ESTRATTO DELLA PAGINA:

· · ·

Una breve ed elementare incursione nella storia delle idee politiche mi servirà per introdurre due dati che, essendo di conoscenza generale, sono soliti essere, con la scusa che i tempi sono cambiati, trascurati quando arriva il momento di riflettere, non già sulle definizioni di democrazia, ma sulla sua sostanza concreta.
Il primo ricorda che la democrazia è nata nella Grecia classica, intorno al V secolo a.c. , che tale democrazia presupponeva la partecipazione di tutti gli uomini liberi nel governo della città, che si basava sulla forma diretta, in quanto tutte le cariche erano elettive, e che i cittadini liberi avevano diritto a votare e a presentare proposte nelle assemblee popolari.

· · ·

DATI:
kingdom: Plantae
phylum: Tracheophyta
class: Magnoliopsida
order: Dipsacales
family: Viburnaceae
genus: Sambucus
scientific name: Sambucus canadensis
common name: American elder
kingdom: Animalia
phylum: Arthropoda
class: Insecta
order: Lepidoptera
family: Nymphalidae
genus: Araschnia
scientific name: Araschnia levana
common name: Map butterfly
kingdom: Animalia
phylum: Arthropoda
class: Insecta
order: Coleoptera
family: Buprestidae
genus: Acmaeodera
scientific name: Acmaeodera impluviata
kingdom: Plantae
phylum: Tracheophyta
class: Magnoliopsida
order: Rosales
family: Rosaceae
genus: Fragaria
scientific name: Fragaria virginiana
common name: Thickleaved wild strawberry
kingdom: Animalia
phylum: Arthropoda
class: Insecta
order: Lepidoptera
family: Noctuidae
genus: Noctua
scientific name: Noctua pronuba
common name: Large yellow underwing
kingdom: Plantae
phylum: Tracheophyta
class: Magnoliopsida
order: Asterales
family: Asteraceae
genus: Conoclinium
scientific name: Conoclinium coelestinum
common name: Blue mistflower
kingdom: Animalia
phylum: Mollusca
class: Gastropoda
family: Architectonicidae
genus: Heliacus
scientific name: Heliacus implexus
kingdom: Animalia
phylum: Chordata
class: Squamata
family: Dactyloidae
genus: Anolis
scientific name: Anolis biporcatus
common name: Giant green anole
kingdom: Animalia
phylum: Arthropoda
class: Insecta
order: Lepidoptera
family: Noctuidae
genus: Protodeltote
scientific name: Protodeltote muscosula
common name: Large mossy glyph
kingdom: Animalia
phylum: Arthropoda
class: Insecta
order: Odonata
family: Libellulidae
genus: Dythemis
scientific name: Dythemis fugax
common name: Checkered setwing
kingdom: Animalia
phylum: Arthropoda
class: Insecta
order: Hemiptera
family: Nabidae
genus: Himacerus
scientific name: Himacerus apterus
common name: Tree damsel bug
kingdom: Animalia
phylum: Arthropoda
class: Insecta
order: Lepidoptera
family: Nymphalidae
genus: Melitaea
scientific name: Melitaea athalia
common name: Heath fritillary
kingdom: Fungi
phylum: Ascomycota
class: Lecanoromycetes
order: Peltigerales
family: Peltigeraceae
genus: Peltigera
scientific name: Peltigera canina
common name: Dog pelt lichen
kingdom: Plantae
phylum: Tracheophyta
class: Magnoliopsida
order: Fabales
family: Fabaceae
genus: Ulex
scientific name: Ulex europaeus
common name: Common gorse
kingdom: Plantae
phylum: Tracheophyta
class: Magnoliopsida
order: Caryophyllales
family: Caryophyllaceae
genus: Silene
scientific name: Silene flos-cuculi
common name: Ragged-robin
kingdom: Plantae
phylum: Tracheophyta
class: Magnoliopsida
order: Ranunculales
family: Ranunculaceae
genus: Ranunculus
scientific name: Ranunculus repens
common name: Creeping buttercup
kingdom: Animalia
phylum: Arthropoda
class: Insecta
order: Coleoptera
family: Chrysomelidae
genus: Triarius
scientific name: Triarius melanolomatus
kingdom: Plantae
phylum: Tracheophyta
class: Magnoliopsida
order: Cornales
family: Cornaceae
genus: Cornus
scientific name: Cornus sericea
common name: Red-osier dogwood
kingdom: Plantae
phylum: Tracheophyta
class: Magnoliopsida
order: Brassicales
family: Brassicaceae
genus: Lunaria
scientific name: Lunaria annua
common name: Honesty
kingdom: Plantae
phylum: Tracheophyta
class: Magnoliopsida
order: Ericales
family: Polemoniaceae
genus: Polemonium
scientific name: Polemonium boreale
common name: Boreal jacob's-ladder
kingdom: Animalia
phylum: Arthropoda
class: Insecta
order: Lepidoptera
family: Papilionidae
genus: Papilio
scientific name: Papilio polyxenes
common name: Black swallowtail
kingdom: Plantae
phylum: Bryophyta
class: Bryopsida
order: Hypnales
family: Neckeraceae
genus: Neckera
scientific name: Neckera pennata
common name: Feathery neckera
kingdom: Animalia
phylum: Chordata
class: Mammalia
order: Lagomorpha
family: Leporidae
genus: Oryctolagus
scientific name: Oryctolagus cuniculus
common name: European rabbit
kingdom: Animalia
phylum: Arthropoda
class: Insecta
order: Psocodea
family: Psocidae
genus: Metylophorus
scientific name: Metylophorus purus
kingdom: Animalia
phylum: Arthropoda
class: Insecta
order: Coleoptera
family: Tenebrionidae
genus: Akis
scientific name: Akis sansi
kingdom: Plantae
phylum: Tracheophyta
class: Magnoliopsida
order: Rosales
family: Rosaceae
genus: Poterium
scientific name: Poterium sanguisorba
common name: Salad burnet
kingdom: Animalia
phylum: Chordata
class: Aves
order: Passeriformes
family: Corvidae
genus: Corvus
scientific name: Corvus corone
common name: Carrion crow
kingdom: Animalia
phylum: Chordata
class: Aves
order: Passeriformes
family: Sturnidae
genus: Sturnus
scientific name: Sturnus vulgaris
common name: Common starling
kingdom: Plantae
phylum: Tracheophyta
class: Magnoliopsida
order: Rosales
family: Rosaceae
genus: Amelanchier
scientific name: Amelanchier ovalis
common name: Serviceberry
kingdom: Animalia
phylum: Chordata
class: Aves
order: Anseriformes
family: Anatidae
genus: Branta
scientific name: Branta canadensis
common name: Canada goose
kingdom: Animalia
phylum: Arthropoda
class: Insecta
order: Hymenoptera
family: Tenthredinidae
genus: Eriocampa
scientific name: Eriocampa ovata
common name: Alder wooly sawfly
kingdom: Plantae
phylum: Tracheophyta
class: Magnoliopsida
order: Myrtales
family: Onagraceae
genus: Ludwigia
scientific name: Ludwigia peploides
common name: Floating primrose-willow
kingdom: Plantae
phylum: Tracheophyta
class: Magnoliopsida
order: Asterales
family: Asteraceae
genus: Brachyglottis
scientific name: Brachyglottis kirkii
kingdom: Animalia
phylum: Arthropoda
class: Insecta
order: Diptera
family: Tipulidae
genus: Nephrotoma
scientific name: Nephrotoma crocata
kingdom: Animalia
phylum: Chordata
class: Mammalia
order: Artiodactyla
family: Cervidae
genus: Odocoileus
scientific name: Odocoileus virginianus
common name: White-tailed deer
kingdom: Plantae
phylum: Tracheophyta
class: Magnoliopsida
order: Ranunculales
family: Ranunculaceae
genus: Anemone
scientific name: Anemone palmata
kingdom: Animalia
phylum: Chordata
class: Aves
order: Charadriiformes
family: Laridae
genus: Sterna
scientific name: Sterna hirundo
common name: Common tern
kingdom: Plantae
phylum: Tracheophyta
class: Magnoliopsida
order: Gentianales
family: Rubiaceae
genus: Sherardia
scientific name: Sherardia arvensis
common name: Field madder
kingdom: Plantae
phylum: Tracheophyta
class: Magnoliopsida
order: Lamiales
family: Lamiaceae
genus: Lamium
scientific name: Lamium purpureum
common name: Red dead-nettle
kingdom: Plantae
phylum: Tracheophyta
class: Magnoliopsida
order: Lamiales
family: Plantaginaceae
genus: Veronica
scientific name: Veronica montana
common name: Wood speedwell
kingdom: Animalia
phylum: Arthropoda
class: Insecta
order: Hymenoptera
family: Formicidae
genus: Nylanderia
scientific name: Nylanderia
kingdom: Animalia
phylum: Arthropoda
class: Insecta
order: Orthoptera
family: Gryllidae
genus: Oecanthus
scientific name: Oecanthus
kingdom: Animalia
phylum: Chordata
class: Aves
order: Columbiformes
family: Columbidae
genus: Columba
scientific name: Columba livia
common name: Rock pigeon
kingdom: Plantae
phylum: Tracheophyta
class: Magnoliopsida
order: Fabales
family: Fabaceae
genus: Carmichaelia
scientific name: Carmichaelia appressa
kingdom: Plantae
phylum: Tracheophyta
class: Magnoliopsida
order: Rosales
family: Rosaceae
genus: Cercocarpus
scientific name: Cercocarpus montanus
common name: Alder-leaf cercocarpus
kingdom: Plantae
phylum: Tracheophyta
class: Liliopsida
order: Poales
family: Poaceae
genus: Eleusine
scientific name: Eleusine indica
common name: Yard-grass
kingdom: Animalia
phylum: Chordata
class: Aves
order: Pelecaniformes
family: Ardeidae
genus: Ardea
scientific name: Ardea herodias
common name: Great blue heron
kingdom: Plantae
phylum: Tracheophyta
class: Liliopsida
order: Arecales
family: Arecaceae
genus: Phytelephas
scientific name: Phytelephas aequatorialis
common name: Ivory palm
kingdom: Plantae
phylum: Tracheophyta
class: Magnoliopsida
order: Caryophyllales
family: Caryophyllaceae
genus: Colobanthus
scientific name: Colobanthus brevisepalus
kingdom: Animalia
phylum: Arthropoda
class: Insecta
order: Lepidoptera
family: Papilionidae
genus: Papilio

· · ·

Stampa senza modifiche la parte del testo sulla democrazia che comincia con "Una breve ed" e prosegue fino a "nelle assemblee popolari.".

IL RISULTATO:
Una breve ed elementare incursione nella storia delle idee politiche mi servirà per introdurre due dati che, essendo di conoscenza generale, sono soliti essere, con la scusa che i tempi sono cambiati, trascurati quando arriva il momento di riflettere, non già sulle definizioni di democrazia, ma sulla sua sostanza concreta.
Il primo ricorda che la democrazia è nata nella Grecia classica, intorno al V secolo a.c. , che tale democrazia presupponeva la partecipazione di tutti gli uomini liberi nel governo della città, che si basava sulla forma diretta, in quanto tutte le cariche erano elettive, e che i cittadini liberi avevano diritto a votare e a presentare proposte nelle assemblee popolari.